Article Authors: Pamella K.Kajumba, Denis Okello, Karidewa Nyeinga, Ole J.Nydal



Energy for cooking accounts for a significant part of the daily energy needs in developing countries. Cooking energy is mainly based on biomass (firewood and charcoal), both in urban and rural areas. Several studies have demonstrated the potential benefits of changing to other fuels for cooking, in terms of health, environment, sustainability and cost. Another strategy is to develop cooking solutions based on renewable energy technologies, to facilitate the use of intermittent solar and wind energy sources for cooking. The design of the new technologies, like the oil based heat storage and the associated cooker solution then requires knowledge of the energy required for cooking for the particular storage and cooker concept.

Energy needs for cooking local food items in Uganda have been determined from laboratory cooking tests and from a survey on institutional cooking practices at selected schools in Uganda.
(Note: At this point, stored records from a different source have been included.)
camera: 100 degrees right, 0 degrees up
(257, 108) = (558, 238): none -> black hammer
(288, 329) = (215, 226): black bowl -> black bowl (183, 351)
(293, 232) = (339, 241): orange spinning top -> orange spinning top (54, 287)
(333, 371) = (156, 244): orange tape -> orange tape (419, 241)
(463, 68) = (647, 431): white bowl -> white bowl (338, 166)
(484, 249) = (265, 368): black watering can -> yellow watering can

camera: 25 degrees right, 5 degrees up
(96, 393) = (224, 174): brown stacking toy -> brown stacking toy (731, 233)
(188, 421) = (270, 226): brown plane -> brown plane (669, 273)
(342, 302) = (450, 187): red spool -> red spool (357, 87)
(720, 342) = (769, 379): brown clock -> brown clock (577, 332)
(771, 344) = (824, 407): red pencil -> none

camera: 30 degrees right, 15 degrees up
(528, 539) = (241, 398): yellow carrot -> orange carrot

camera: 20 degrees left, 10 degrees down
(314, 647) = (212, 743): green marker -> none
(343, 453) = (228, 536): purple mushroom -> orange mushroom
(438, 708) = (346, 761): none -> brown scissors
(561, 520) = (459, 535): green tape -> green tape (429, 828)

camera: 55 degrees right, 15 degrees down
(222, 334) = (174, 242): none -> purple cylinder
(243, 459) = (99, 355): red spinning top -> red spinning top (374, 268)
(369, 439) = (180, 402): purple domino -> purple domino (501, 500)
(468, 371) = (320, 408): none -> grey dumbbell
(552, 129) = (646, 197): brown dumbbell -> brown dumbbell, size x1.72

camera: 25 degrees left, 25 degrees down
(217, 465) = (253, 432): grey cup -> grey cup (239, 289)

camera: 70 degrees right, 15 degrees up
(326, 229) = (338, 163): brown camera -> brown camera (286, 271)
The food items cooked include dry beans, rice, cassava, plantains (matooke), maize flour, fresh beans and sweet potatoes. The total energy used for cooking, boiling, and simmering was measured and time taken recorded. The moisture content and specific heat capacity of the food items were documented and used to estimate theoretical energy requirement for cooking. The effect of soaking dry beans on the energy required to cook was investigated. Results showed that for high moisture content food items like matooke more energy is required to boil than to simmer. On the other hand, for dry food items (beans), more energy is required after boiling to fully cook the food items.

For an oil based thermal energy storage solution, supplying hot oil to a dedicated cooker, the results indicate that 14?L hot oil at temperatures of about 200?°C can be sufficient for the daily cooking energy needs for a household of 5 persons. The quantity of oil required can be reduced significantly if there is a pump to enable oil recirculation as cooking progresses. Furthermore, to enable up scaling to institutional use, the school survey done revealed that about 2.6?kg of firewood is used to cook 1?kg of dry beans and about 1?kg of firewood used for 1?kg of maize flour.